- [Estratto della pagina]:

--*--

SANTI, Leone
SANTI, Leone. – Nacque a Siena nel 1584 dal cavalier Gismondo e da Laura Zati, ricca fiorentina che gli aveva portato in dote 7318 fiorini e mezzo.
La famiglia Santi, originaria di Carpi, fu ammessa alla nobiltà di Siena il 12 giugno 1579 con il padre di Gismondo, il capitano Leone; apparteneva al Monte del Riformatore, e Gismondo, capitano di milizia, ebbe accesso a cariche pubbliche e fu molto attivo nella vita cittadina: il 23 gennaio 1593 gli furono dedicate le Stanze cantate da un fanciullo in forma di Nemesi dea del giusto [...] nella giostra fatta in Siena dal molto illustre signor capitano Gismondo Santi, mentre l’11 luglio 1605 propose al Comune, insieme all’altro deputato della festa per il Palio d’agosto Fortunio Martini, l’innovazione di far correre il palio ‘alla Tonda’, cioè entro la piazza del Campo. Morì nel 1618/1619.
Apprezzato poeta, fu accademico Filomato nominato lo Spaparato; oltre che nell’edizione delle sue Rime (Siena 1604), suoi versi sono compresi nella raccolta, da lui stesso curata, di Sonetti di diversi accademici sanesi (Siena 1608) e nella silloge poetica di vari autori promossa da Simone Parlasca, Il fiore della granadiglia, overo Della passione di Nostro Signore Giesù Christo..., Bologna 1609. Nelle Lettere miscellanee (Venezia 1606), il protonotario apostolico Bonifatio Vannozzi scrisse a Celso Cittadini a Siena: «Ho divorato, non letto le spiritosissime Poesie del signor Gismondo Santi [...] Onde io ringrazio V.S. del dono veramente Apollineo, & rallegromi con l’Autore, di questo parto, che lo farà vivere molti secoli» (p. 606).
Il figlio Leone, convittore del seminario romano nel 1598, entrò nell’ordine dei gesuiti a 17 anni (17 dicembre 1601), prendendo i quattro voti il 21 novembre 1619. Studiò retorica (due anni), filosofia (tre), teologia (quattro); nei cinquant’anni in cui insegnò nel Collegio romano fu professore di logica, fisica, metafisica, matematica, teologia, filosofia e infine divenne prefetto degli studi (1644-52).
Stimatissimo professore di teologia del Collegio romano, poeta in latino e in italiano, autore di testi per feste e per cantate latine, di orazioni, di opere didattiche e d’importanti lavori teatrali, fu per le vicende poetico-musicali d’ambito gesuitico una personalità di spicco.

--*--

- [Estratto dei dati]:
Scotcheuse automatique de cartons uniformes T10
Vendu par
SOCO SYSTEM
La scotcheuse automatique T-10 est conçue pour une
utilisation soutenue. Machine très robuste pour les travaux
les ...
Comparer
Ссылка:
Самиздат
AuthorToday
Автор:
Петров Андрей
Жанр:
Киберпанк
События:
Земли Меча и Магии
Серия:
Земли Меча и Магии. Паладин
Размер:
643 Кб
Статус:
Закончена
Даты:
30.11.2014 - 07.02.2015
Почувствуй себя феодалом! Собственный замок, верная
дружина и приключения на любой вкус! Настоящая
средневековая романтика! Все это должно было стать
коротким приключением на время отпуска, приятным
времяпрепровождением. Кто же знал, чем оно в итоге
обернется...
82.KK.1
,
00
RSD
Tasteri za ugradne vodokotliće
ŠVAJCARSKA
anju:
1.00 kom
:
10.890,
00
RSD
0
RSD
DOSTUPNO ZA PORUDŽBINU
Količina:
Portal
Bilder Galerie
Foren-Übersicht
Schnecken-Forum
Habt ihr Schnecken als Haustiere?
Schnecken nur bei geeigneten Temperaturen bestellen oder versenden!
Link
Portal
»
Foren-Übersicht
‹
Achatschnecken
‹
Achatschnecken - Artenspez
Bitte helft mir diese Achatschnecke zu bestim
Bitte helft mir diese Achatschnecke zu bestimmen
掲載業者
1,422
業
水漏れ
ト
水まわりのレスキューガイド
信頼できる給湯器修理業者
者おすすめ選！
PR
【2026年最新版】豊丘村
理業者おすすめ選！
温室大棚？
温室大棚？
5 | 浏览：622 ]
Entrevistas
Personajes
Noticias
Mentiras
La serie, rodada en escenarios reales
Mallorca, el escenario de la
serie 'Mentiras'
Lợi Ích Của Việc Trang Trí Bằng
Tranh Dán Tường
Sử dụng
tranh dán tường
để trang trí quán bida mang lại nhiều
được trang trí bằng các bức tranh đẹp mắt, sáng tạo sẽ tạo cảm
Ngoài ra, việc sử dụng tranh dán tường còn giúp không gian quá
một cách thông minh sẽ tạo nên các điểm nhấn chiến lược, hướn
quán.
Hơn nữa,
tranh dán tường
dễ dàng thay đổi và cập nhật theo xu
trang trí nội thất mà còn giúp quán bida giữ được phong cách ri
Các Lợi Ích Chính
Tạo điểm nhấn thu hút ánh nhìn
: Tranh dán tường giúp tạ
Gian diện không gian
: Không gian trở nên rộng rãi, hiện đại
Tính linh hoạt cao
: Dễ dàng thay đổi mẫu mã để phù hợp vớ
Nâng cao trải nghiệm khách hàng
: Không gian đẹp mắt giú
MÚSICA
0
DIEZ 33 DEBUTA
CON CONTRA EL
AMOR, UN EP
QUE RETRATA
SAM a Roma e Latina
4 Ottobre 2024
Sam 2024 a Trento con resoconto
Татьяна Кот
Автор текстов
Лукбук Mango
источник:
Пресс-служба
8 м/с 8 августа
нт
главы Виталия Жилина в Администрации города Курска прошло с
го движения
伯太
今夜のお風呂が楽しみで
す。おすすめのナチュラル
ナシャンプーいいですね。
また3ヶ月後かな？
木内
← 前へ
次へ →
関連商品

--*--

- [Esplora il materiale]:
1) Riassumi in due frasi il testo su Leone Santi.
2) Nel testo su Leone Santi, con quale nome fu chiamato Gismondo come accademico Filomato?
3) Scrivi il seguito del testo su Leone Santi, cominciando dopo l'ultima frase.

- [Risposte agli esercizi]:
1) Leone Santi nacque a Siena nel 1584 dal cavalier Gismondo, capitano di milizia e poeta apprezzato, e da Laura Zati. Entrò nell'ordine dei gesuiti a 17 anni e insegnò per cinquant'anni nel Collegio romano, dove divenne prefetto degli studi, distinguendosi anche come poeta e autore di importanti lavori teatrali.

2) Lo Spaparato.

3)
Una vera sperimentazione ritmica in rapporto con il testo poetico latino fu un’ode latina per laurea, Burghesia, sive Chorea Musarum inter nubes Apolline ductore saltantium, eseguita nel 1612 al Collegio romano per la laurea di Giovanni Paolo Castellini di Faenza che lo dedicò al cardinal Scipione Borghese suo patrono.
«In Burghesia, come si deduce dal prosieguo del titolo, i versi latini presentano specifiche scelte metriche adatte alla danza, tanto che l’intero componimento è una sorta di suite in cinque movimenti: Calathiscus, Parthenia, Labirintus, Epodos, Nicatismus» (Franchi, 2007, pp. 293 s.). Il calathiscus (propriamente un cestino da lavoro, d’uso femminile) è designato come «saltatio hilaris et festiva», il labirintus come «ad pyrricham saltatio turbinata», il nicatismus come «ad paeana saltatio ludibunda» (p. 330). Questo lavoro del giovane Santi, che già nell’incipit ha una reminiscenza oraziana, fu una vera sperimentazione metrica; è un peccato non sapere quale compositore la tradusse in ritmi musicali.
Un’altra ode latina per musica, Gratiae viatrices, chori, fu eseguita al Collegio romano nel 1613 in occasione della laurea in filosofia di Fabrizio Fontana di Bologna, convittore del seminario romano alla presenza del cardinal Benedetto Giustiniani suo patrono; l’ode è suddivisa in quattro «modulationes». Nei componimenti per il seminario romano Santi collaborò con i maestri di cappella di quell’istituto: Virgilio Mazzocchi, Nicolò Borboni, Giovanni Battista Riva e Stefano Fabri. Circa i suoi interessi musicali giova sapere che ebbe in dono da Giovanni Battista Doni una copia delle Annotazioni sopra il Compendio de’ generi e de’ modi della musica (Roma 1640).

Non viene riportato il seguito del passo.